“Innovation has nothing to do with how many R&D dollars you have. When Apple came up with the Mac, IBM was spending at least 100 times more on R&D. It's not about money. It's about the people you have, how you're led, and how much you get it.” - Steve Jobs

Oldie but goodie: When I’m asked to design a bridge …

With the currently running Design Challenge by Mozilla (Partnered with IxDA & JohnnyHolland) about Tabs I thought I’d share a core concept in doing design work. What are the latent design criteria not expressed in the request?

It is so important to understand this core component of design. It is an element that in my mind best defines how design differentiates itself from other creative endeavors.
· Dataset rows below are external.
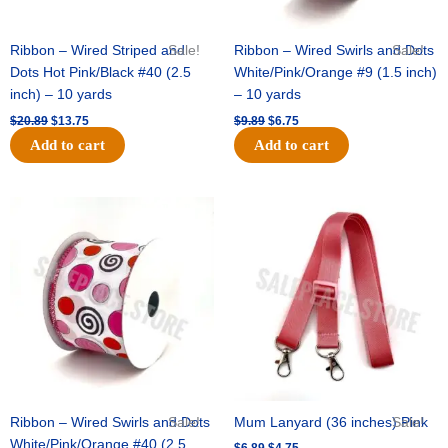
Ribbon – Wired Striped and
Sale!
Ribbon – Wired Swirls and Dots
Sale!
Dots Hot Pink/Black #40 (2.5
White/Pink/Orange #9 (1.5 inch)
inch) – 10 yards
– 10 yards
$
20.89
$
13.75
$
9.89
$
6.75
Add to cart
Add to cart
Original
Current
Original
Current
price
price
price
price
was:
is:
was:
is:
$11.99.
$8.75.
$6.89.
$4.75.
Ribbon – Wired Swirls and Dots
Sale!
Mum Lanyard (36 inches) Pink
Sale!
White/Pink/Orange #40 (2.5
That is when listening to a request, the designer’s first goal is to ignore the direct meaning of the request and dissect its parts to understand the real problem(s) that need to be solved.

So the classic example stated in the design community is when asked to design a bridge, the designer goes back to design the best way to get from point A to point B. [I know this sentiment can be attributed to a single individual, but I can’t find the reference.]

We must always remember that as designers, we don’t design for the manifest problems, but for the real problems. To put it another way, the client says they may want the text bigger, but what they are really saying is that they want the text more readable.

And bringing this back to the Mozilla Design Challenge: don’t re-design tabs, but rather figure out what tabs solves and make THAT better.